== GOAL OF THE EXERCISE ==
Find every line in the data below that contains the word "PPAs", and copy each of those lines. Match uppercase and lowercase letters exactly.

Top of STUDY MATERIAL

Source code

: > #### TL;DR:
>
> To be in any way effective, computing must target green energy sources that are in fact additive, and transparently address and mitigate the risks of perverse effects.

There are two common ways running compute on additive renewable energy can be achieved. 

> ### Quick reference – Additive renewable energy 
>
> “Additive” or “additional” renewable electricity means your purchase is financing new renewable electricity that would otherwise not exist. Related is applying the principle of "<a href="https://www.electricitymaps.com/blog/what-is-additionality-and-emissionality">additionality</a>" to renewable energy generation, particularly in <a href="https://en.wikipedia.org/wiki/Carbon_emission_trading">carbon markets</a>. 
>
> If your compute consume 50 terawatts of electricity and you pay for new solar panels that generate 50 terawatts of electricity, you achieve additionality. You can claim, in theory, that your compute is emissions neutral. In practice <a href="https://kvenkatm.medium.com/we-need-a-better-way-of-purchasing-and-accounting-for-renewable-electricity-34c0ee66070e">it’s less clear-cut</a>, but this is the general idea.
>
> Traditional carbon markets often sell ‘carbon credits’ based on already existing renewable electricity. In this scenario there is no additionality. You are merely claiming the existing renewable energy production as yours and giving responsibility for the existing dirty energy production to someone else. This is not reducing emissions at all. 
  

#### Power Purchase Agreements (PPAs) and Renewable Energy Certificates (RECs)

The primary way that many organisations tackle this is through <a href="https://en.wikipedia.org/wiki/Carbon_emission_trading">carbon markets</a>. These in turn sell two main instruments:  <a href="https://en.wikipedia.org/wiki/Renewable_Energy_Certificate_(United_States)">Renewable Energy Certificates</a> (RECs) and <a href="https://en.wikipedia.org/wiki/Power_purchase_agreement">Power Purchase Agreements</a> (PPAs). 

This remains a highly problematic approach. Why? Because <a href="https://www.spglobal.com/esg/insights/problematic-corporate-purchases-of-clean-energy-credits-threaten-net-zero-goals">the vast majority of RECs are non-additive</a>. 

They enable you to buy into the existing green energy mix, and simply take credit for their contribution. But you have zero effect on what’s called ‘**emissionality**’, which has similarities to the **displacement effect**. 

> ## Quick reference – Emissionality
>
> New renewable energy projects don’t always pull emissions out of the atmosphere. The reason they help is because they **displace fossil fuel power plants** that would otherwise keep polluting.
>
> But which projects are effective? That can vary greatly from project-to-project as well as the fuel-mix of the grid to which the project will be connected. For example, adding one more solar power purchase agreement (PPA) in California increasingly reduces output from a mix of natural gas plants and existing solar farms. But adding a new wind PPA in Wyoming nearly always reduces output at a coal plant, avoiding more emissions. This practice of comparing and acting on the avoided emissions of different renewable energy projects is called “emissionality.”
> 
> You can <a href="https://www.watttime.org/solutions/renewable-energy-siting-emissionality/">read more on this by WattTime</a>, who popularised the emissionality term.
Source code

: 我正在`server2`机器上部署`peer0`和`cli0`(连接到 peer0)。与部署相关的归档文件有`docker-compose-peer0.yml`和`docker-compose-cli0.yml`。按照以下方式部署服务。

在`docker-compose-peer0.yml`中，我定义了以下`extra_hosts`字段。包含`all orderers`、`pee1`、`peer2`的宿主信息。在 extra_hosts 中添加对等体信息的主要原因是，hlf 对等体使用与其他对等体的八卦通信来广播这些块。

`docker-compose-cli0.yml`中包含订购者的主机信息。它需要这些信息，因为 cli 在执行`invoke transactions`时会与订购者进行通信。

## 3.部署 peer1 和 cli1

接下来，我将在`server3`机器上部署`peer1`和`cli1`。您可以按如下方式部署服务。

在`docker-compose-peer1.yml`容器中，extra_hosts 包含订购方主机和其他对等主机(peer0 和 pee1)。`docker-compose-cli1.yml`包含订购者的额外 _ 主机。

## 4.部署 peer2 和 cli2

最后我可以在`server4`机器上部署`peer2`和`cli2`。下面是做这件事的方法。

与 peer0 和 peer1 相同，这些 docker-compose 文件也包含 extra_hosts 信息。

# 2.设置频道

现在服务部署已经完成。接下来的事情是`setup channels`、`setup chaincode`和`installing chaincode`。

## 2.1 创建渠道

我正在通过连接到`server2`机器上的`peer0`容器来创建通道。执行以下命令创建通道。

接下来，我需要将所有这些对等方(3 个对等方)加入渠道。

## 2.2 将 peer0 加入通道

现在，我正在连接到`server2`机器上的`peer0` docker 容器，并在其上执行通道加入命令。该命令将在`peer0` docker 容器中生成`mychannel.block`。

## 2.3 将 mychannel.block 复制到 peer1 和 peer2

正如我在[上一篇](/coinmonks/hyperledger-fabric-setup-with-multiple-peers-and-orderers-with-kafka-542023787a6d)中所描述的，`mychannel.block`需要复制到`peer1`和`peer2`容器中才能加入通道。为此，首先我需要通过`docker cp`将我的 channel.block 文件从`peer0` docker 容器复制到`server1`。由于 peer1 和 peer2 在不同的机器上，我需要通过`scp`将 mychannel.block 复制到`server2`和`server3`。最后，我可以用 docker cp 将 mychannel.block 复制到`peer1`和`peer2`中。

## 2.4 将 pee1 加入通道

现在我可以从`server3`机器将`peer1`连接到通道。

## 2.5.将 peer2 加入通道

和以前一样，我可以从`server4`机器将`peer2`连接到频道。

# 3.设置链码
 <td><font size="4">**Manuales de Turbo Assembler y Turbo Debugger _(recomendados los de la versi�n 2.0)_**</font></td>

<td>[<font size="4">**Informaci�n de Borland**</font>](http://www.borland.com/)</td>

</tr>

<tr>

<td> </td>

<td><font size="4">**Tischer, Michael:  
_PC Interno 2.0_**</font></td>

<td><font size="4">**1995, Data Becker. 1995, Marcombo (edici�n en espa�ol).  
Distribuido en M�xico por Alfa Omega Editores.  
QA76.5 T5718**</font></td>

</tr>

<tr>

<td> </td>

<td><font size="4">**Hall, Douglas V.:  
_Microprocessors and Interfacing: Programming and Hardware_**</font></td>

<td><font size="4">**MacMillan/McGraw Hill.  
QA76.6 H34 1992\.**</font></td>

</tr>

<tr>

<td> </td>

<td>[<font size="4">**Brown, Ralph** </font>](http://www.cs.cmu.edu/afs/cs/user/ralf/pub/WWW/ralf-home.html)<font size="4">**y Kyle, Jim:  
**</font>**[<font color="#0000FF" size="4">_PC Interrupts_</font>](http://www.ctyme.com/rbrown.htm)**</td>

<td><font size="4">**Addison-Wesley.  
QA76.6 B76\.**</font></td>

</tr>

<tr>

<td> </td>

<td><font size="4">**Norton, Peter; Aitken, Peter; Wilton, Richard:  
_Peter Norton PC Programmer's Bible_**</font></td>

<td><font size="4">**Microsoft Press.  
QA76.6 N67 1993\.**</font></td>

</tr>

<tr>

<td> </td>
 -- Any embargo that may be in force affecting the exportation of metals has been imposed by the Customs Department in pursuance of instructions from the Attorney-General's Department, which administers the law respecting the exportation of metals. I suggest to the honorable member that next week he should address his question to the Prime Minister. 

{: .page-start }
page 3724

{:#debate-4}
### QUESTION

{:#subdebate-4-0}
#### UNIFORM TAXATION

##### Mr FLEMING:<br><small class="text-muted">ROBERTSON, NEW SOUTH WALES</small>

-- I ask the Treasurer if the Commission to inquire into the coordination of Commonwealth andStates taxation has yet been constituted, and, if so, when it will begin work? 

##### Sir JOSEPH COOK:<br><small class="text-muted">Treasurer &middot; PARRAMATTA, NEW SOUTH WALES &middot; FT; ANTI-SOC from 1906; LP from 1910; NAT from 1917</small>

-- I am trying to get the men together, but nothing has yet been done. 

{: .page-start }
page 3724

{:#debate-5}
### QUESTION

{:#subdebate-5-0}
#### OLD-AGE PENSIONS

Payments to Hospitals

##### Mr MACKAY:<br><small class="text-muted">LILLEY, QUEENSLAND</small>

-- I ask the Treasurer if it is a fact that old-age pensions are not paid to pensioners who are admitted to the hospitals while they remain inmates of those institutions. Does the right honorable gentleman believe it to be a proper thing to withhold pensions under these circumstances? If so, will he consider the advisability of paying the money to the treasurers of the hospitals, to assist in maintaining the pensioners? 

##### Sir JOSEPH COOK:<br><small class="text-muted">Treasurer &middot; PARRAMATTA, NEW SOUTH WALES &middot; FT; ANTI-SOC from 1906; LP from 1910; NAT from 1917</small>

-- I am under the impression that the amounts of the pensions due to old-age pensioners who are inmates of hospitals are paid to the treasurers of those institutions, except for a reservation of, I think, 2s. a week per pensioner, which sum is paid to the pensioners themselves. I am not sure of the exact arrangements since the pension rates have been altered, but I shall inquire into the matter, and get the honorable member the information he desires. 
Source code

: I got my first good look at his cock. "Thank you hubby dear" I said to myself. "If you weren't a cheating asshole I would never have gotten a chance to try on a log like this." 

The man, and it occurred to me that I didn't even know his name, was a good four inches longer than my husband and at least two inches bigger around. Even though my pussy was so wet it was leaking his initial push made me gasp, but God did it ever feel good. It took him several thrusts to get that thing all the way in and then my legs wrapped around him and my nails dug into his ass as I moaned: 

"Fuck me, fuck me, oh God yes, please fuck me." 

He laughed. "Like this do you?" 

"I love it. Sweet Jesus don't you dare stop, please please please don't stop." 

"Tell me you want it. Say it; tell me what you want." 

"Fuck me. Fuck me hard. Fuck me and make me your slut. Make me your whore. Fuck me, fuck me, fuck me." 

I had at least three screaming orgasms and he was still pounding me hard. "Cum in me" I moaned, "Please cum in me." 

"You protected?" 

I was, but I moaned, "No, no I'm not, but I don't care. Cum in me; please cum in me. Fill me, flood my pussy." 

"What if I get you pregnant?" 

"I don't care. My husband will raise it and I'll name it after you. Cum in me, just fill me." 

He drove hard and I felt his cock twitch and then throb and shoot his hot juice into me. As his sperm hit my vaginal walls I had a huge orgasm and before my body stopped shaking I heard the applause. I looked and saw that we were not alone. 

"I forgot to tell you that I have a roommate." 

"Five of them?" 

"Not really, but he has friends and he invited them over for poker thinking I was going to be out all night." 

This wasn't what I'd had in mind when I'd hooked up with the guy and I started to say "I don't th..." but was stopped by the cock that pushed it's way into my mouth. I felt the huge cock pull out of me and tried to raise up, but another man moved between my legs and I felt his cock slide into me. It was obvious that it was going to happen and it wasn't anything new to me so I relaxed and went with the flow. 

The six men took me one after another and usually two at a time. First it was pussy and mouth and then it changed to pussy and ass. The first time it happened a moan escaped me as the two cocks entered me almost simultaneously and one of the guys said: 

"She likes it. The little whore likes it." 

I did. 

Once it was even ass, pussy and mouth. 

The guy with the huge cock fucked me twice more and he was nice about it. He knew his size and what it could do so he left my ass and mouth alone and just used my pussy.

Bottom of STUDY MATERIAL

== SOLUTION TO THIS EXERCISE ==
#### Power Purchase Agreements (PPAs) and Renewable Energy Certificates (RECs)
The primary way that many organisations tackle this is through <a href="https://en.wikipedia.org/wiki/Carbon_emission_trading">carbon markets</a>. These in turn sell two main instruments:  <a href="https://en.wikipedia.org/wiki/Renewable_Energy_Certificate_(United_States)">Renewable Energy Certificates</a> (RECs) and <a href="https://en.wikipedia.org/wiki/Power_purchase_agreement">Power Purchase Agreements</a> (PPAs). 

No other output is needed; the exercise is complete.